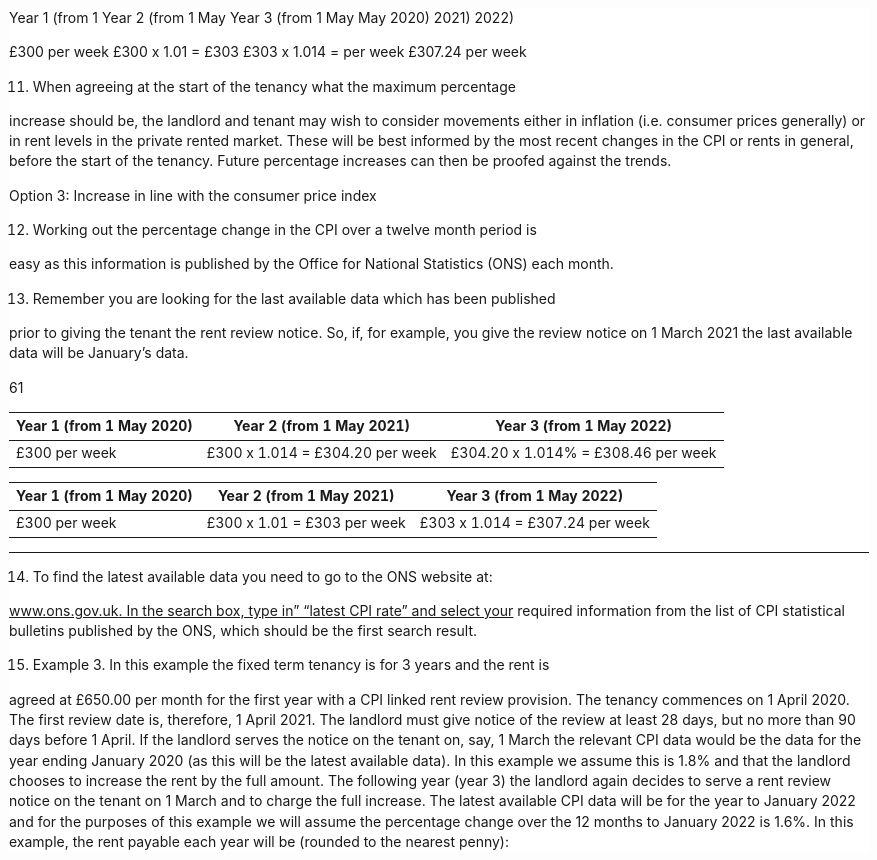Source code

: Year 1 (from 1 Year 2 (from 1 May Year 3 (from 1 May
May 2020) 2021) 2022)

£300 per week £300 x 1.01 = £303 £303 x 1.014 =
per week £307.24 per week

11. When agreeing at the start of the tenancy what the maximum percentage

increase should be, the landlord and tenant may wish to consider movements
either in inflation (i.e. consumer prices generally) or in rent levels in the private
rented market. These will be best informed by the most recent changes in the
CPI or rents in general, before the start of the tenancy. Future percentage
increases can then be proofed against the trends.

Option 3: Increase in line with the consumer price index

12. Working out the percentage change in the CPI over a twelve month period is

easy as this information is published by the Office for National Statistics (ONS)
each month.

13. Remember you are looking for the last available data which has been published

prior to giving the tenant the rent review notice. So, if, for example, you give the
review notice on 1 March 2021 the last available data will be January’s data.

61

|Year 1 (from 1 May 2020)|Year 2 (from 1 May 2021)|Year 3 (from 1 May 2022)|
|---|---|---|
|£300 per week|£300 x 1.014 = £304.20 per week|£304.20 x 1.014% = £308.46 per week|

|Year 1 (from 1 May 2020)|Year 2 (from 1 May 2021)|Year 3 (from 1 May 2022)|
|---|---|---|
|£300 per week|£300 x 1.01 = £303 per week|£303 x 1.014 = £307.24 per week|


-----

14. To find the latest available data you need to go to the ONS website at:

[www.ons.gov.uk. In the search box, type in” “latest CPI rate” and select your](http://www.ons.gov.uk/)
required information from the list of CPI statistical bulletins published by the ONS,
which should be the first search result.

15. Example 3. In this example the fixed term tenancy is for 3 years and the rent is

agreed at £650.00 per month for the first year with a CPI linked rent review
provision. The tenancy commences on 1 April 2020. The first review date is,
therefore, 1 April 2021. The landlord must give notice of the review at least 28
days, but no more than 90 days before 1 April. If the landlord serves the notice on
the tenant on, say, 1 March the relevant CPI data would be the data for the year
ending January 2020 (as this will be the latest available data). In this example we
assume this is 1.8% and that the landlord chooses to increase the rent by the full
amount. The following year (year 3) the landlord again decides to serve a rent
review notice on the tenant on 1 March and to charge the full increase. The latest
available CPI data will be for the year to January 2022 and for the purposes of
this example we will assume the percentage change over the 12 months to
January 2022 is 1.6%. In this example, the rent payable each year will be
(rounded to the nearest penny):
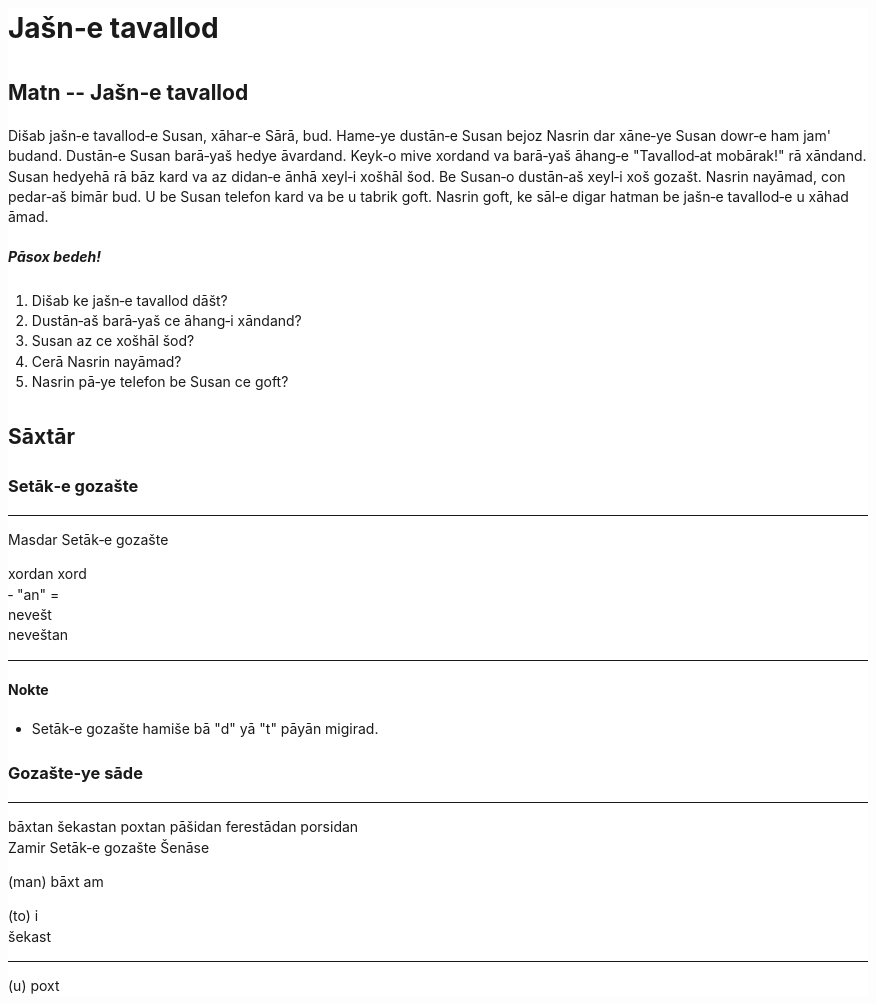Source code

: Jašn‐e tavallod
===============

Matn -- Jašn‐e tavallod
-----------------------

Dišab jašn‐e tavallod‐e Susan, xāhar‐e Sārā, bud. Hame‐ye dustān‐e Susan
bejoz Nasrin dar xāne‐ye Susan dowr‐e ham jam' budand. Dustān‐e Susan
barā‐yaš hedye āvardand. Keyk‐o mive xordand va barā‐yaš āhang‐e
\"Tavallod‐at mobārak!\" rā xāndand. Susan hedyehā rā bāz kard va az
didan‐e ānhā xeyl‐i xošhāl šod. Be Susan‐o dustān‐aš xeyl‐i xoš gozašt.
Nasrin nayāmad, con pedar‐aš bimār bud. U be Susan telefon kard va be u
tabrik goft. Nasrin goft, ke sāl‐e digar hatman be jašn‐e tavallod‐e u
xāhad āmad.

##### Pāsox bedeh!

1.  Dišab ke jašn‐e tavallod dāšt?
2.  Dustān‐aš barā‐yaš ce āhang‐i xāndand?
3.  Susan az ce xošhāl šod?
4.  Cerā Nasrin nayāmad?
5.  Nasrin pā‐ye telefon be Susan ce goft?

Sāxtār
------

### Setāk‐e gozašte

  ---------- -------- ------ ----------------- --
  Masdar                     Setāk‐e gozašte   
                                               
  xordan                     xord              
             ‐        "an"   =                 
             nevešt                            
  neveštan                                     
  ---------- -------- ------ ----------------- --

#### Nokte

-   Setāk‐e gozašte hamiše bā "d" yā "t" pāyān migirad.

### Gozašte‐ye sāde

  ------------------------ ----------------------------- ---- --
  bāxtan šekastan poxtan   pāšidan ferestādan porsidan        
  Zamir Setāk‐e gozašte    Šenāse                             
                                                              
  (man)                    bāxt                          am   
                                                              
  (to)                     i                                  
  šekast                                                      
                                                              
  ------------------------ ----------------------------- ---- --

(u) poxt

### Problem to work on
Copy the listing exactly. Any image in it stays out of the copy.

### Exercise result
Source code

: Year 1 (from 1 Year 2 (from 1 May Year 3 (from 1 May
May 2020) 2021) 2022)

£300 per week £300 x 1.01 = £303 £303 x 1.014 =
per week £307.24 per week

11. When agreeing at the start of the tenancy what the maximum percentage

increase should be, the landlord and tenant may wish to consider movements
either in inflation (i.e. consumer prices generally) or in rent levels in the private
rented market. These will be best informed by the most recent changes in the
CPI or rents in general, before the start of the tenancy. Future percentage
increases can then be proofed against the trends.

Option 3: Increase in line with the consumer price index

12. Working out the percentage change in the CPI over a twelve month period is

easy as this information is published by the Office for National Statistics (ONS)
each month.

13. Remember you are looking for the last available data which has been published

prior to giving the tenant the rent review notice. So, if, for example, you give the
review notice on 1 March 2021 the last available data will be January’s data.

61

|Year 1 (from 1 May 2020)|Year 2 (from 1 May 2021)|Year 3 (from 1 May 2022)|
|---|---|---|
|£300 per week|£300 x 1.014 = £304.20 per week|£304.20 x 1.014% = £308.46 per week|

|Year 1 (from 1 May 2020)|Year 2 (from 1 May 2021)|Year 3 (from 1 May 2022)|
|---|---|---|
|£300 per week|£300 x 1.01 = £303 per week|£303 x 1.014 = £307.24 per week|


-----

14. To find the latest available data you need to go to the ONS website at:

[www.ons.gov.uk. In the search box, type in” “latest CPI rate” and select your](http://www.ons.gov.uk/)
required information from the list of CPI statistical bulletins published by the ONS,
which should be the first search result.

15. Example 3. In this example the fixed term tenancy is for 3 years and the rent is

agreed at £650.00 per month for the first year with a CPI linked rent review
provision. The tenancy commences on 1 April 2020. The first review date is,
therefore, 1 April 2021. The landlord must give notice of the review at least 28
days, but no more than 90 days before 1 April. If the landlord serves the notice on
the tenant on, say, 1 March the relevant CPI data would be the data for the year
ending January 2020 (as this will be the latest available data). In this example we
assume this is 1.8% and that the landlord chooses to increase the rent by the full
amount. The following year (year 3) the landlord again decides to serve a rent
review notice on the tenant on 1 March and to charge the full increase. The latest
available CPI data will be for the year to January 2022 and for the purposes of
this example we will assume the percentage change over the 12 months to
January 2022 is 1.6%. In this example, the rent payable each year will be
(rounded to the nearest penny):
Source code

: Jašn‐e tavallod
===============

Matn -- Jašn‐e tavallod
-----------------------

Dišab jašn‐e tavallod‐e Susan, xāhar‐e Sārā, bud. Hame‐ye dustān‐e Susan
bejoz Nasrin dar xāne‐ye Susan dowr‐e ham jam' budand. Dustān‐e Susan
barā‐yaš hedye āvardand. Keyk‐o mive xordand va barā‐yaš āhang‐e
\"Tavallod‐at mobārak!\" rā xāndand. Susan hedyehā rā bāz kard va az
didan‐e ānhā xeyl‐i xošhāl šod. Be Susan‐o dustān‐aš xeyl‐i xoš gozašt.
Nasrin nayāmad, con pedar‐aš bimār bud. U be Susan telefon kard va be u
tabrik goft. Nasrin goft, ke sāl‐e digar hatman be jašn‐e tavallod‐e u
xāhad āmad.

##### Pāsox bedeh!

1.  Dišab ke jašn‐e tavallod dāšt?
2.  Dustān‐aš barā‐yaš ce āhang‐i xāndand?
3.  Susan az ce xošhāl šod?
4.  Cerā Nasrin nayāmad?
5.  Nasrin pā‐ye telefon be Susan ce goft?

Sāxtār
------

### Setāk‐e gozašte

  ---------- -------- ------ ----------------- --
  Masdar                     Setāk‐e gozašte   
                                               
  xordan                     xord              
             ‐        "an"   =                 
             nevešt                            
  neveštan                                     
  ---------- -------- ------ ----------------- --

#### Nokte

-   Setāk‐e gozašte hamiše bā "d" yā "t" pāyān migirad.

### Gozašte‐ye sāde

  ------------------------ ----------------------------- ---- --
  bāxtan šekastan poxtan   pāšidan ferestādan porsidan        
  Zamir Setāk‐e gozašte    Šenāse                             
                                                              
  (man)                    bāxt                          am   
                                                              
  (to)                     i                                  
  šekast                                                      
                                                              
  ------------------------ ----------------------------- ---- --

(u) poxt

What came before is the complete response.